**WORK ORDER:** Your answer must match the entries below word for word.

**THE DATA:**
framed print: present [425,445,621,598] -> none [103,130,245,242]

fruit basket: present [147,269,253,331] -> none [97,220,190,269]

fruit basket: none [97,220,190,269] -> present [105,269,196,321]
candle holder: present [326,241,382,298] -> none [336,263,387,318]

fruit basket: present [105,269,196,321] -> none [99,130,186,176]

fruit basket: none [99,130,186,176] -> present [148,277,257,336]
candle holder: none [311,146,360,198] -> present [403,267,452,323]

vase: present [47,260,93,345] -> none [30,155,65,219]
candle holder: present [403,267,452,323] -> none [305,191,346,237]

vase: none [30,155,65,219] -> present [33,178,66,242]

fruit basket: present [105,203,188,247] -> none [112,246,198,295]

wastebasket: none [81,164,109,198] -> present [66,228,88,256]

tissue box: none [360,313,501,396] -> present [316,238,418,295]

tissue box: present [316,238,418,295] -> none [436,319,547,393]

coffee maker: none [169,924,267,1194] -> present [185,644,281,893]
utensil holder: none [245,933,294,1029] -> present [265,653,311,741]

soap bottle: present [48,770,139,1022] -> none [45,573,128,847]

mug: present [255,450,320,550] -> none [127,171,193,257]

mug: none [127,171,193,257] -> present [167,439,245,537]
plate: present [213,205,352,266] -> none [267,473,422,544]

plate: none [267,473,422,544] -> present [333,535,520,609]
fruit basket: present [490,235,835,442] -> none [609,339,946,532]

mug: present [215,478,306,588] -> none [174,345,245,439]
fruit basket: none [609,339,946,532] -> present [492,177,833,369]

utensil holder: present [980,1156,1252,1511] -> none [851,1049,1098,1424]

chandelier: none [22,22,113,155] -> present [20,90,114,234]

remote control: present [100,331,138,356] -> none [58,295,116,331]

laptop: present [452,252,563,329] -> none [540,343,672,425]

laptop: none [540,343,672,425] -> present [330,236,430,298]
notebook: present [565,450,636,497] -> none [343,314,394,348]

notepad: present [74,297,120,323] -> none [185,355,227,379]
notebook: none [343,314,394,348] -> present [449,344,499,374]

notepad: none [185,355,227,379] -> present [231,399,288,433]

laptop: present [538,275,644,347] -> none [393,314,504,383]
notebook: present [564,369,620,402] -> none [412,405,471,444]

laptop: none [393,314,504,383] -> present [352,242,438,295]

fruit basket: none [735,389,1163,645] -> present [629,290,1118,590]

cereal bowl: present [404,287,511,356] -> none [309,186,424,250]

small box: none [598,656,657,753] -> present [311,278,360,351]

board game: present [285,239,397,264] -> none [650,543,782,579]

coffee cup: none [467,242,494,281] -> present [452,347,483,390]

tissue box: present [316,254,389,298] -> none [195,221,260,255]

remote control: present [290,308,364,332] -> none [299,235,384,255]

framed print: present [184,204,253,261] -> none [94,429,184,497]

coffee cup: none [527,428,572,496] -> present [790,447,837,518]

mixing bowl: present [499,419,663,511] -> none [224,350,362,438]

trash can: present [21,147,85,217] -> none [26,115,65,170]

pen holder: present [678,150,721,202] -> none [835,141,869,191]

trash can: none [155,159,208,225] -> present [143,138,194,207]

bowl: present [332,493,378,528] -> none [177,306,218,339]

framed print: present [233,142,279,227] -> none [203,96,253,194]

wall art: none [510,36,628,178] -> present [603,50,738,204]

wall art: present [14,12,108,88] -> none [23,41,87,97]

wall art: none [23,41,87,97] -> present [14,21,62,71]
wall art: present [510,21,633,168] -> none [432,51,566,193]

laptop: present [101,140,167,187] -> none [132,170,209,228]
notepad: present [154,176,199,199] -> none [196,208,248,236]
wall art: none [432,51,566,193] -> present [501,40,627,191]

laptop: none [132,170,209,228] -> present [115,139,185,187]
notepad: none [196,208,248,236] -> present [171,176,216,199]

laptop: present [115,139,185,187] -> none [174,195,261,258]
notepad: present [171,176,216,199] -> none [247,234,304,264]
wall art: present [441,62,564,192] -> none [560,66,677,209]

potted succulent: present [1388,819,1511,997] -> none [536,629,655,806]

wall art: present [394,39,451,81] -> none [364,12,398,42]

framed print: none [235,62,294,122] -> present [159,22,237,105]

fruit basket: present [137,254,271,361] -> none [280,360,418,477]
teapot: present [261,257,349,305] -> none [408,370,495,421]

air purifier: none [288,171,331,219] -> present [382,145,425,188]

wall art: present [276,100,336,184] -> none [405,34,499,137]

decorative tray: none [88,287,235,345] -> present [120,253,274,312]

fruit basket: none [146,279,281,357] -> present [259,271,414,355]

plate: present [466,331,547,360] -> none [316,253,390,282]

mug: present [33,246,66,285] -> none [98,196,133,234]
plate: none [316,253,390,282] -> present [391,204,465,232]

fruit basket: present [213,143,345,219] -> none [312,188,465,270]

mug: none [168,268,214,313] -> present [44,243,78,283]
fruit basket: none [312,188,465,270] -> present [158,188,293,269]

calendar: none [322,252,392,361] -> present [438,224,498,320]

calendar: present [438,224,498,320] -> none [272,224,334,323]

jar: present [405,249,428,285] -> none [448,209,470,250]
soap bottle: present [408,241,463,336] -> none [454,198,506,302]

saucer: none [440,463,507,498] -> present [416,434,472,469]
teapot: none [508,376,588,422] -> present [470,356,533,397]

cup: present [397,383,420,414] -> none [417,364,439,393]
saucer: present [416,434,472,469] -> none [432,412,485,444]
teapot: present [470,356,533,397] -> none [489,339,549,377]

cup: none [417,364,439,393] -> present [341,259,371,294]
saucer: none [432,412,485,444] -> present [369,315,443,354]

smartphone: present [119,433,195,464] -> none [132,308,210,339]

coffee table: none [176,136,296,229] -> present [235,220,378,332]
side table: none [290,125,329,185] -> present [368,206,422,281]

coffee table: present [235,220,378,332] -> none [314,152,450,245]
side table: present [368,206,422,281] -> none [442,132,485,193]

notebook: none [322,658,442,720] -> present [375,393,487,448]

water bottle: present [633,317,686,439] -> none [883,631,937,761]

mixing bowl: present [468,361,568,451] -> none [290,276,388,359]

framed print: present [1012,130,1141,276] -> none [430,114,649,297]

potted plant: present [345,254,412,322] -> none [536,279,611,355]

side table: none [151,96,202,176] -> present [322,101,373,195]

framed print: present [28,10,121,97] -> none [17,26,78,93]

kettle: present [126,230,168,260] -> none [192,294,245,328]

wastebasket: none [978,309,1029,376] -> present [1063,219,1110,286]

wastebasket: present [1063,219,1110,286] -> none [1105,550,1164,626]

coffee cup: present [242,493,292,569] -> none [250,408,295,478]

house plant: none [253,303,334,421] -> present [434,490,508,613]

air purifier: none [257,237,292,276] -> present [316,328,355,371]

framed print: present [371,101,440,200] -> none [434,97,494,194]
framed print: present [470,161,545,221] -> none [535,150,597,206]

**WRITTEN SOLUTION:**
framed print: present [425,445,621,598] -> none [103,130,245,242]

fruit basket: present [147,269,253,331] -> none [97,220,190,269]

fruit basket: none [97,220,190,269] -> present [105,269,196,321]
candle holder: present [326,241,382,298] -> none [336,263,387,318]

fruit basket: present [105,269,196,321] -> none [99,130,186,176]

fruit basket: none [99,130,186,176] -> present [148,277,257,336]
candle holder: none [311,146,360,198] -> present [403,267,452,323]

vase: present [47,260,93,345] -> none [30,155,65,219]
candle holder: present [403,267,452,323] -> none [305,191,346,237]

vase: none [30,155,65,219] -> present [33,178,66,242]

fruit basket: present [105,203,188,247] -> none [112,246,198,295]

wastebasket: none [81,164,109,198] -> present [66,228,88,256]

tissue box: none [360,313,501,396] -> present [316,238,418,295]

tissue box: present [316,238,418,295] -> none [436,319,547,393]

coffee maker: none [169,924,267,1194] -> present [185,644,281,893]
utensil holder: none [245,933,294,1029] -> present [265,653,311,741]

soap bottle: present [48,770,139,1022] -> none [45,573,128,847]

mug: present [255,450,320,550] -> none [127,171,193,257]

mug: none [127,171,193,257] -> present [167,439,245,537]
plate: present [213,205,352,266] -> none [267,473,422,544]

plate: none [267,473,422,544] -> present [333,535,520,609]
fruit basket: present [490,235,835,442] -> none [609,339,946,532]

mug: present [215,478,306,588] -> none [174,345,245,439]
fruit basket: none [609,339,946,532] -> present [492,177,833,369]

utensil holder: present [980,1156,1252,1511] -> none [851,1049,1098,1424]

chandelier: none [22,22,113,155] -> present [20,90,114,234]

remote control: present [100,331,138,356] -> none [58,295,116,331]

laptop: present [452,252,563,329] -> none [540,343,672,425]

laptop: none [540,343,672,425] -> present [330,236,430,298]
notebook: present [565,450,636,497] -> none [343,314,394,348]

notepad: present [74,297,120,323] -> none [185,355,227,379]
notebook: none [343,314,394,348] -> present [449,344,499,374]

notepad: none [185,355,227,379] -> present [231,399,288,433]

laptop: present [538,275,644,347] -> none [393,314,504,383]
notebook: present [564,369,620,402] -> none [412,405,471,444]

laptop: none [393,314,504,383] -> present [352,242,438,295]

fruit basket: none [735,389,1163,645] -> present [629,290,1118,590]

cereal bowl: present [404,287,511,356] -> none [309,186,424,250]

small box: none [598,656,657,753] -> present [311,278,360,351]

board game: present [285,239,397,264] -> none [650,543,782,579]

coffee cup: none [467,242,494,281] -> present [452,347,483,390]

tissue box: present [316,254,389,298] -> none [195,221,260,255]

remote control: present [290,308,364,332] -> none [299,235,384,255]

framed print: present [184,204,253,261] -> none [94,429,184,497]

coffee cup: none [527,428,572,496] -> present [790,447,837,518]

mixing bowl: present [499,419,663,511] -> none [224,350,362,438]

trash can: present [21,147,85,217] -> none [26,115,65,170]

pen holder: present [678,150,721,202] -> none [835,141,869,191]

trash can: none [155,159,208,225] -> present [143,138,194,207]

bowl: present [332,493,378,528] -> none [177,306,218,339]

framed print: present [233,142,279,227] -> none [203,96,253,194]

wall art: none [510,36,628,178] -> present [603,50,738,204]

wall art: present [14,12,108,88] -> none [23,41,87,97]

wall art: none [23,41,87,97] -> present [14,21,62,71]
wall art: present [510,21,633,168] -> none [432,51,566,193]

laptop: present [101,140,167,187] -> none [132,170,209,228]
notepad: present [154,176,199,199] -> none [196,208,248,236]
wall art: none [432,51,566,193] -> present [501,40,627,191]

laptop: none [132,170,209,228] -> present [115,139,185,187]
notepad: none [196,208,248,236] -> present [171,176,216,199]

laptop: present [115,139,185,187] -> none [174,195,261,258]
notepad: present [171,176,216,199] -> none [247,234,304,264]
wall art: present [441,62,564,192] -> none [560,66,677,209]

potted succulent: present [1388,819,1511,997] -> none [536,629,655,806]

wall art: present [394,39,451,81] -> none [364,12,398,42]

framed print: none [235,62,294,122] -> present [159,22,237,105]

fruit basket: present [137,254,271,361] -> none [280,360,418,477]
teapot: present [261,257,349,305] -> none [408,370,495,421]

air purifier: none [288,171,331,219] -> present [382,145,425,188]

wall art: present [276,100,336,184] -> none [405,34,499,137]

decorative tray: none [88,287,235,345] -> present [120,253,274,312]

fruit basket: none [146,279,281,357] -> present [259,271,414,355]

plate: present [466,331,547,360] -> none [316,253,390,282]

mug: present [33,246,66,285] -> none [98,196,133,234]
plate: none [316,253,390,282] -> present [391,204,465,232]

fruit basket: present [213,143,345,219] -> none [312,188,465,270]

mug: none [168,268,214,313] -> present [44,243,78,283]
fruit basket: none [312,188,465,270] -> present [158,188,293,269]

calendar: none [322,252,392,361] -> present [438,224,498,320]

calendar: present [438,224,498,320] -> none [272,224,334,323]

jar: present [405,249,428,285] -> none [448,209,470,250]
soap bottle: present [408,241,463,336] -> none [454,198,506,302]

saucer: none [440,463,507,498] -> present [416,434,472,469]
teapot: none [508,376,588,422] -> present [470,356,533,397]

cup: present [397,383,420,414] -> none [417,364,439,393]
saucer: present [416,434,472,469] -> none [432,412,485,444]
teapot: present [470,356,533,397] -> none [489,339,549,377]

cup: none [417,364,439,393] -> present [341,259,371,294]
saucer: none [432,412,485,444] -> present [369,315,443,354]

smartphone: present [119,433,195,464] -> none [132,308,210,339]

coffee table: none [176,136,296,229] -> present [235,220,378,332]
side table: none [290,125,329,185] -> present [368,206,422,281]

coffee table: present [235,220,378,332] -> none [314,152,450,245]
side table: present [368,206,422,281] -> none [442,132,485,193]

notebook: none [322,658,442,720] -> present [375,393,487,448]

water bottle: present [633,317,686,439] -> none [883,631,937,761]

mixing bowl: present [468,361,568,451] -> none [290,276,388,359]

framed print: present [1012,130,1141,276] -> none [430,114,649,297]

potted plant: present [345,254,412,322] -> none [536,279,611,355]

side table: none [151,96,202,176] -> present [322,101,373,195]

framed print: present [28,10,121,97] -> none [17,26,78,93]

kettle: present [126,230,168,260] -> none [192,294,245,328]

wastebasket: none [978,309,1029,376] -> present [1063,219,1110,286]

wastebasket: present [1063,219,1110,286] -> none [1105,550,1164,626]

coffee cup: present [242,493,292,569] -> none [250,408,295,478]

house plant: none [253,303,334,421] -> present [434,490,508,613]

air purifier: none [257,237,292,276] -> present [316,328,355,371]

framed print: present [371,101,440,200] -> none [434,97,494,194]
framed print: present [470,161,545,221] -> none [535,150,597,206]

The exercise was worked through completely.